== WHAT THIS TASK INVOLVES ==
From the line containing "fruit: present [59,450,133,502]" to the last line of the listing, transcribe exactly and add nothing else; keep both ends and omit pictures.

== RECORDS FOR THIS EXERCISE ==
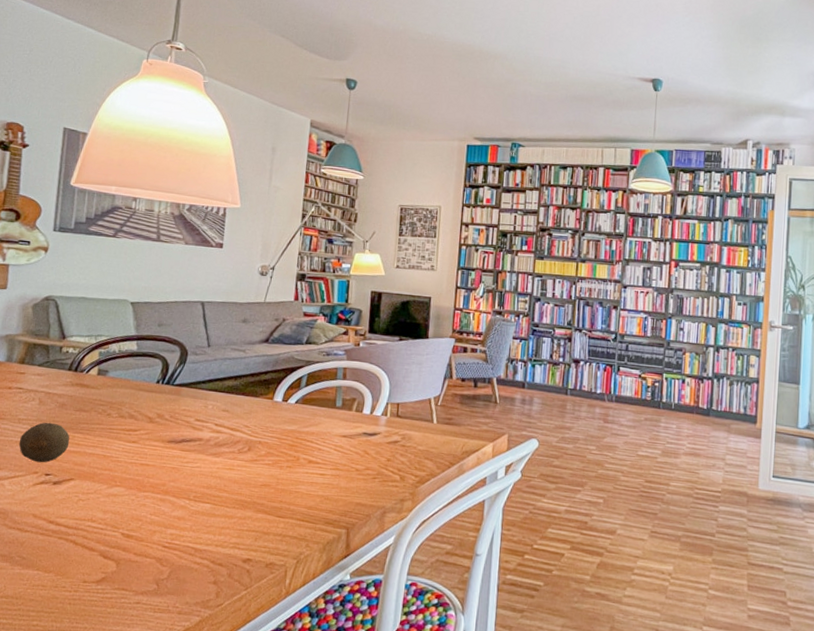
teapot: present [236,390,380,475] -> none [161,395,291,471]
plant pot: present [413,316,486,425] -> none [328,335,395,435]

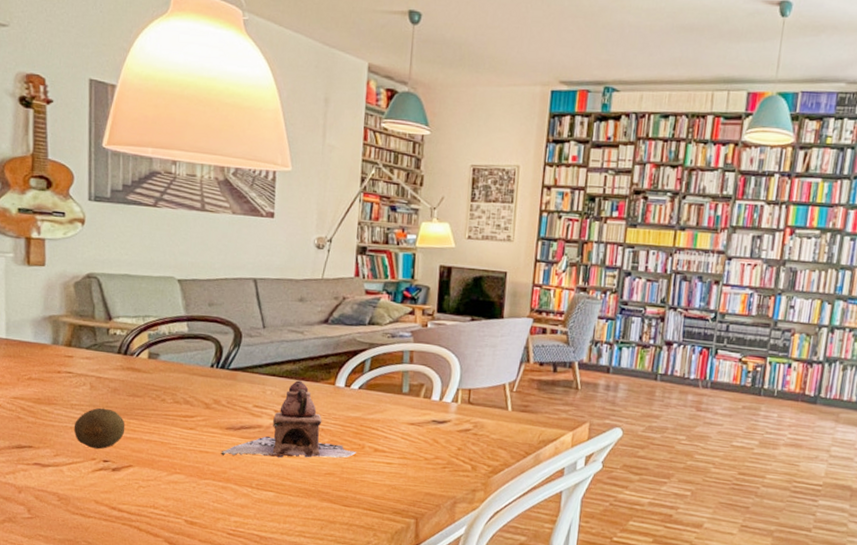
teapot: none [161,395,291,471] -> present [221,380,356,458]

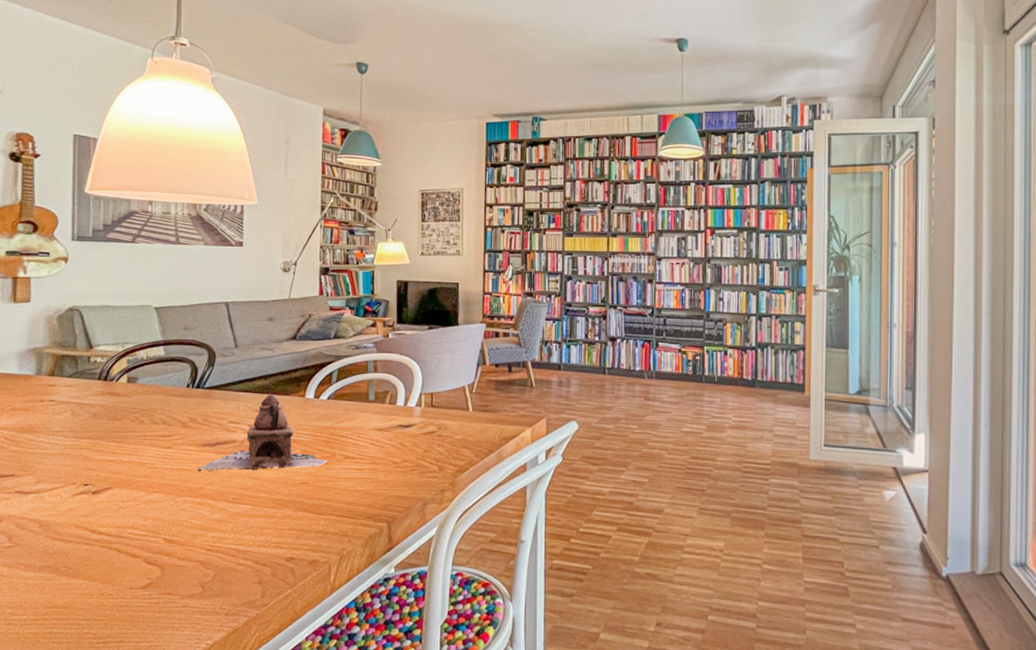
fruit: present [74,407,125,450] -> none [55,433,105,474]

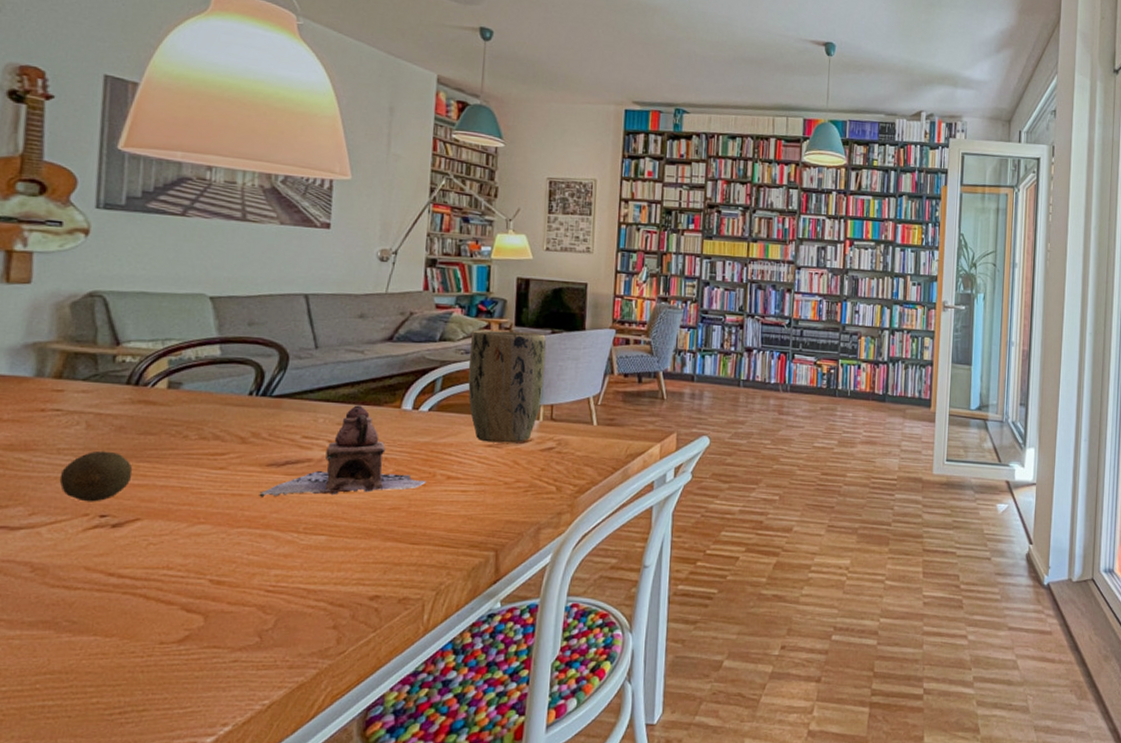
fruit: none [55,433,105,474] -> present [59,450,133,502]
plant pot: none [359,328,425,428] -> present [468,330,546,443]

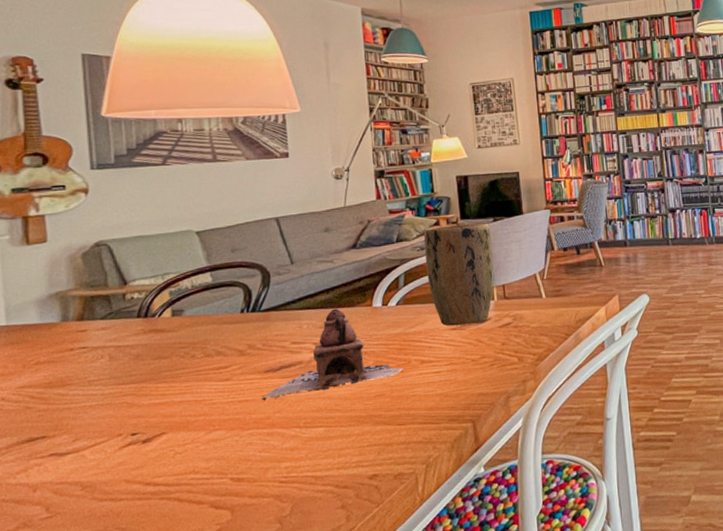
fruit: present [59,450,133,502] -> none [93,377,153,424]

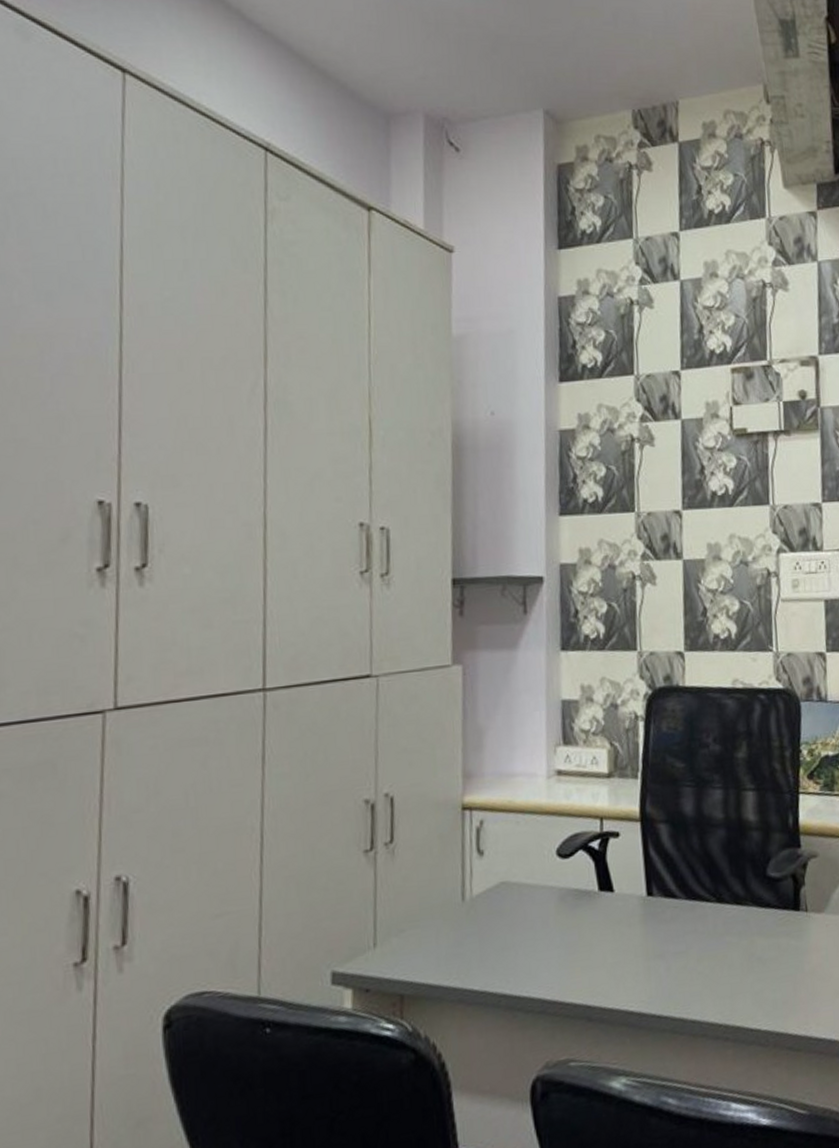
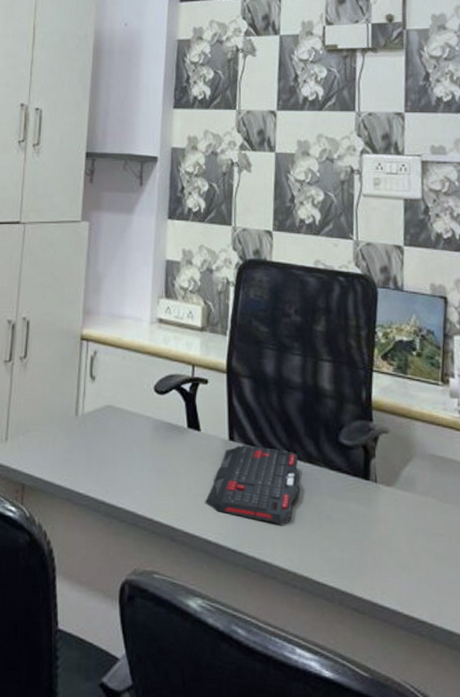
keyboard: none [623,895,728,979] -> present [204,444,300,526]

== SOLVED PROBLEM ==
fruit: present [59,450,133,502] -> none [93,377,153,424]

keyboard: none [623,895,728,979] -> present [204,444,300,526]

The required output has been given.